D.B. Reinhart Institute for Ethics in Leadership

Jason Howard

Research Fellow 2008-present

Jason Howard

Associate Professor, Religious Studies and Philosophy
jjhoward@viterbo.edu
608-796-3700

Dr. Howard's research interests include 19th century German philosophy, existentialism/phenomenology, philosophy of emotion, moral psychology, ethics, and philosophy for children. He has published articles on Kant, Hegel, Schelling, in the fields of philosophy of emotion, philosophy of education, philosophy of film, ethics, and is the editor of the journal Analytic Teaching and Philosophical Praxis.

2016 Teacher of the Year
PDF iconMay 4, 2017 - Teacher of the Year Address

Recent Publications Related to Research

  • Conscience in Moral Life: Rethinking How Our Convictions Structure Self and Society (London: Rowman & Littlefield International, 2014)
  • “The Wisdom of Emotions,” in The Science, Politics, and Ontology of Life-Philosophy, edt. Scott Campbell and Paul Bruno (London: Bloomsbury Academic, 2013): 237-248
  • “Hegel on the Emotions: Coordinating Form and Content,” in Essays on Hegel’s Philosophy of Subjective Spirit, edt. David Stern (New York: SUNY, 2013): 71-86
  • “Emotions of Self-assessment and Self-Care: Cultivating an Ethical Conscience,” Thinking: The Journal of Philosophy for Children, Vol. 19 (4) (2009): 24-32.

Speaking Topics

Re-thinking the Moral Conscience
This presentation explores different ‘traditional’ interpretations of the moral conscience and argues for the need to re-assess our current views on conscience.

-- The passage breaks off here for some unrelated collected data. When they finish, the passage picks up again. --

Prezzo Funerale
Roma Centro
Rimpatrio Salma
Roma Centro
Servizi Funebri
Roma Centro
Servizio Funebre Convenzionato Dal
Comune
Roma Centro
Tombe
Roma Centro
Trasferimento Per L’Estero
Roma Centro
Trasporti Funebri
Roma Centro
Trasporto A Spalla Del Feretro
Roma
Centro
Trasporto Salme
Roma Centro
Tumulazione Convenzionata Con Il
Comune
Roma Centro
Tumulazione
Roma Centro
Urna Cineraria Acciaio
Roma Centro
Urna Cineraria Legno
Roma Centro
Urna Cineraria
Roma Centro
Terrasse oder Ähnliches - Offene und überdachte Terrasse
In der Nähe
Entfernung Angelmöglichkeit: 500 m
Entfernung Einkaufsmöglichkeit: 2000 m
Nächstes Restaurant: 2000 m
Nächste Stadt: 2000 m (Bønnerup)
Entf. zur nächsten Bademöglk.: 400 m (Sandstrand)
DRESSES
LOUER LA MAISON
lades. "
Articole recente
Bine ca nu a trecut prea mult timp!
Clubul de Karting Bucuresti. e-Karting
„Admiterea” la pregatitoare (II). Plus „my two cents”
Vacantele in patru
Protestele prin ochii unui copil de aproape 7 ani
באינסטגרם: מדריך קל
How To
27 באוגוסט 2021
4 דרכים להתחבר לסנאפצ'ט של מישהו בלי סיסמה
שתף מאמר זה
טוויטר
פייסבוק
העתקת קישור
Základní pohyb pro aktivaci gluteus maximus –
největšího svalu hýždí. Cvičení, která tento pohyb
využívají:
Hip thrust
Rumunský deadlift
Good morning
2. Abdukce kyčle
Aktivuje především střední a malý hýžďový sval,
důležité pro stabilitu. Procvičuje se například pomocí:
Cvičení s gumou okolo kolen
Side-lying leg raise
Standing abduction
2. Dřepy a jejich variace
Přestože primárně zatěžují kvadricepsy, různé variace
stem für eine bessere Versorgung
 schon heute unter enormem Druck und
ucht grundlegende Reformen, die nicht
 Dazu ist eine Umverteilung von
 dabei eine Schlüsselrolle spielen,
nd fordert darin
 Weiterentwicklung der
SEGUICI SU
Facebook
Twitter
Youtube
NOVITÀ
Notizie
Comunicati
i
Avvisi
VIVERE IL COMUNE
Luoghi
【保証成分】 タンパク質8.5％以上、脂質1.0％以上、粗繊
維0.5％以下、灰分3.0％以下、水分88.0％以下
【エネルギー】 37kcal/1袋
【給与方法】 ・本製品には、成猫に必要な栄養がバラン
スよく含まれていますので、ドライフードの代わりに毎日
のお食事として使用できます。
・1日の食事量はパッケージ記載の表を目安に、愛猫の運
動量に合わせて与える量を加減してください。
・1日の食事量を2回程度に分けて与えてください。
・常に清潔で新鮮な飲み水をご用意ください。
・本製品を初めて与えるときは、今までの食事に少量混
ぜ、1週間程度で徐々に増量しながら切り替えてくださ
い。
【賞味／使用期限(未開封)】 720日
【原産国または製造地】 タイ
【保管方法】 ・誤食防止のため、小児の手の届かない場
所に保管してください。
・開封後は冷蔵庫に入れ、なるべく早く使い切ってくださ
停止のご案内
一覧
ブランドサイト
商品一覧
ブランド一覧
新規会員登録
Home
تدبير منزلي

With a new view of conscience in place, it becomes easier to understand why we often have so much difficulty finding moral consensus on key issues.

The Value of Philosophy for Children in K–12 Education
This presentation explores the educational value of introducing philosophy in K-12 education in an age-appropriate manner. By exploring the pedagogical background behind the Philosophy for Children (PFC) movement, looking at case studies of how it’s been implemented, and examining recent meta-analyses contrasting the effectiveness of PFC with other types of learning, the presentation makes a strong case for the value of PFC in K–12 education.